The Pros and Cons to Holding Your Meeting During the Morning or Evening

The Pros and Cons to Holding Your Meeting During the Morning or Evening

by January 1, 2017

Meetings are the bane of many an employee’s life, but having to facilitate them can be a nightmare of its very own.

Depending on when you schedule them, they can go from bad to unbearable in a relatively short amount of time. Not sure when you should schedule your next important video conference? In this article, we’re going to talk about the pros and cons of holding that conversation at three different times of the day: first thing in the morning, right after everybody’s had their lunch, and late in the work day.


Holding a Discussion First Thing in the Morning

Starting the discussion in the morning can give everybody a great head start, since they haven’t exhausted their energy on tons of executive tasks yet. Unfortunately, most of the people involved may still be too sleepy to contribute any constructive thoughts on whatever matter is being discussed.

It’s even worse if you try to schedule your meeting on a Monday morning, since most people still wish they were back at home in their beds. (Yes, this holds true even if you’re holding a virtual meeting.

They’d rather be in bed than in front of a video camera!)  If you do want to get the meeting out of the way as soon as possible, though, then this is the best time to gather everybody together into a virtual conference room. This is because the people involved have had time to settle into their schedule, and don’t have to deal with a pile of tasks just yet.
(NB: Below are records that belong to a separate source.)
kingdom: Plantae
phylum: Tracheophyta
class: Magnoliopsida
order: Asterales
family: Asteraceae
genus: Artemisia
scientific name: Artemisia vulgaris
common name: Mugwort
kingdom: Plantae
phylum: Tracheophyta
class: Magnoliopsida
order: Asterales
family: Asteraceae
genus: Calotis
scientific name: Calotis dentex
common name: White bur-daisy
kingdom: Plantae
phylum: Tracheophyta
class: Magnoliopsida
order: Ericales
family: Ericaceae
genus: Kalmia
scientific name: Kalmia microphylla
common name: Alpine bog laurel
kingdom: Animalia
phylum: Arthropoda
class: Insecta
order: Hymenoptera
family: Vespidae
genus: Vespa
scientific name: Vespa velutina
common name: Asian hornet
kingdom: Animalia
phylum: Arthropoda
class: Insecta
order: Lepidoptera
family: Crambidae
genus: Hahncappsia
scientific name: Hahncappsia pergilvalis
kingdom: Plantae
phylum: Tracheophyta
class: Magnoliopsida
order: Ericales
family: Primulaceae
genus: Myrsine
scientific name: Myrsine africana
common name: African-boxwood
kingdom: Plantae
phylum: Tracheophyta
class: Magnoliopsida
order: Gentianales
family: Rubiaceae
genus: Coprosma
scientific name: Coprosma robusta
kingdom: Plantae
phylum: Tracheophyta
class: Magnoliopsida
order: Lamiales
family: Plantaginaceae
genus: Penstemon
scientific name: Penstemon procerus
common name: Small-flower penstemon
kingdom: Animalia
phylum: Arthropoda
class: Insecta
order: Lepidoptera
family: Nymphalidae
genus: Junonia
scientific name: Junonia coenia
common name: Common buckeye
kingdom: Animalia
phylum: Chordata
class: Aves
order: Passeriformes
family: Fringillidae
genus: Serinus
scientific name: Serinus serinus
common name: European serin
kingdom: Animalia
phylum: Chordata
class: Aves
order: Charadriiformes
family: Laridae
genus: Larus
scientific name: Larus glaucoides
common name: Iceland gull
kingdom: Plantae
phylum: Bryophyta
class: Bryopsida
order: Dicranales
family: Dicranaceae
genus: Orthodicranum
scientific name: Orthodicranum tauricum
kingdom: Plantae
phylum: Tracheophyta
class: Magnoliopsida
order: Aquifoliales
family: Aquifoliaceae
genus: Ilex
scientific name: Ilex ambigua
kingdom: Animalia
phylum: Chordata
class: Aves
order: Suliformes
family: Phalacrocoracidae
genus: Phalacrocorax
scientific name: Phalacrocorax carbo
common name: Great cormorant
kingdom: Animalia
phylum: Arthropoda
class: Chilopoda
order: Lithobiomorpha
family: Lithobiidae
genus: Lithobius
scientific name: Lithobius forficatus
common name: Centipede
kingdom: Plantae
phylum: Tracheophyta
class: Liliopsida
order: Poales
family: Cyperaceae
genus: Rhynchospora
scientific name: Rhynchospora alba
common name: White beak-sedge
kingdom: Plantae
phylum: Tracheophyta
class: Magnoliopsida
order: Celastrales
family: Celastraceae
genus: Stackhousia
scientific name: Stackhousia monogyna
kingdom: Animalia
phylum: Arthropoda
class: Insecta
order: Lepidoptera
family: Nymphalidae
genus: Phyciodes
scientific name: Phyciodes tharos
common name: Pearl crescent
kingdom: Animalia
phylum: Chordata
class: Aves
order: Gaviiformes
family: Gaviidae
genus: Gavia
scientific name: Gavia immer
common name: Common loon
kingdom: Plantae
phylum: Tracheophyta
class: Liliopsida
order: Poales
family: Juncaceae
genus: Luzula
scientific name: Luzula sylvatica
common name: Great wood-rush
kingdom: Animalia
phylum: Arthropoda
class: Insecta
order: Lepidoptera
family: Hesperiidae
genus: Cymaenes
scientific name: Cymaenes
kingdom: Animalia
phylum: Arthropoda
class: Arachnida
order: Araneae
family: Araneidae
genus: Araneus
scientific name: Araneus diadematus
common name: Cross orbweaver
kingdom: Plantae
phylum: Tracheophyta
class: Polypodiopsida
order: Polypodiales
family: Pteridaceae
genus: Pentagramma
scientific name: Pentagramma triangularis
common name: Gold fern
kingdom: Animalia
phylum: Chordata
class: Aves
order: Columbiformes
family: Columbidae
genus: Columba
Holding Your Meeting After Lunch

According to a study cited in Wonder HowTo, you make better choices after you’ve had your meals because you’ve already been reenergized. However, for some people, trying to work after they’ve just eaten a big meal could make them feel even sleepier than when they started out. Thus, the best thing to do in this scenario is figure out the types of people you’re going to deal with during the conference.

Although you can’t exactly tell everybody to attend the meeting at lunchtime (you’d be the most unpopular person in the office!), you have another option to consider. You can, instead, invite your participants to come into the meeting and have their meals while the discussion is going on, as long as they put their mics on mute while they’re munching on their food.

Sure, it might look a little distracting, but at least they won’t be too hungry or too full to pay attention to you. And in case anybody does miss an important tidbit, it’s easy to refer to video recordings if you’re using a BlueJeans enterprise video conferencing solution. That way, they won’t have to panic in case they think they forgot to note down an important detail.


Holding a Conference in the Late Afternoon

This may be one of the most controversial times to hold a meeting, but it’s one that may make you reconsider your initial first reactions to the idea. According to an article by Quartz, the best time and day to hold a business meeting is on Tuesday afternoons. This is because, based on data cited, most employees seem to be free or more likely to accept an invite if the conference is to be held at around 2:30 p.m. to 3 p.m. on Tuesdays.

On the other hand, Monday mornings, as we’ve previously discussed, are the worst time of day to discuss any important matters. However, you’ll have to take into consideration just how important the topic of your meeting is. If it’s something that’s crucial to the future of the company, you may want to discuss it in the morning instead.

But if it’s an agenda full of relatively simple action steps, you may be able to breeze through them in the afternoon. That’s because most people have already finished up the more important work they needed to do and can thus devote more time to the loose ends that need to be addressed. Afternoons are also great in case your business covers several branches all over the world, and thus covers more than one time zone.

Pick the Schedule That’s Best for Everybody

No matter which time of the day you decide to schedule your conference, one thing is clear: you’ll need to master the art of engaging your participants so that they don’t end up sleeping throughout the entire thing.

Otherwise, you’re just going to struggle to get people to pitch in their two cents each and every time you gather them together for some important agenda you’ve got to tackle. Nevertheless, we think that considering the information above may help you nudge your meeting participants in the right direction. Do your best and get that meeting done in less than an hour, at most!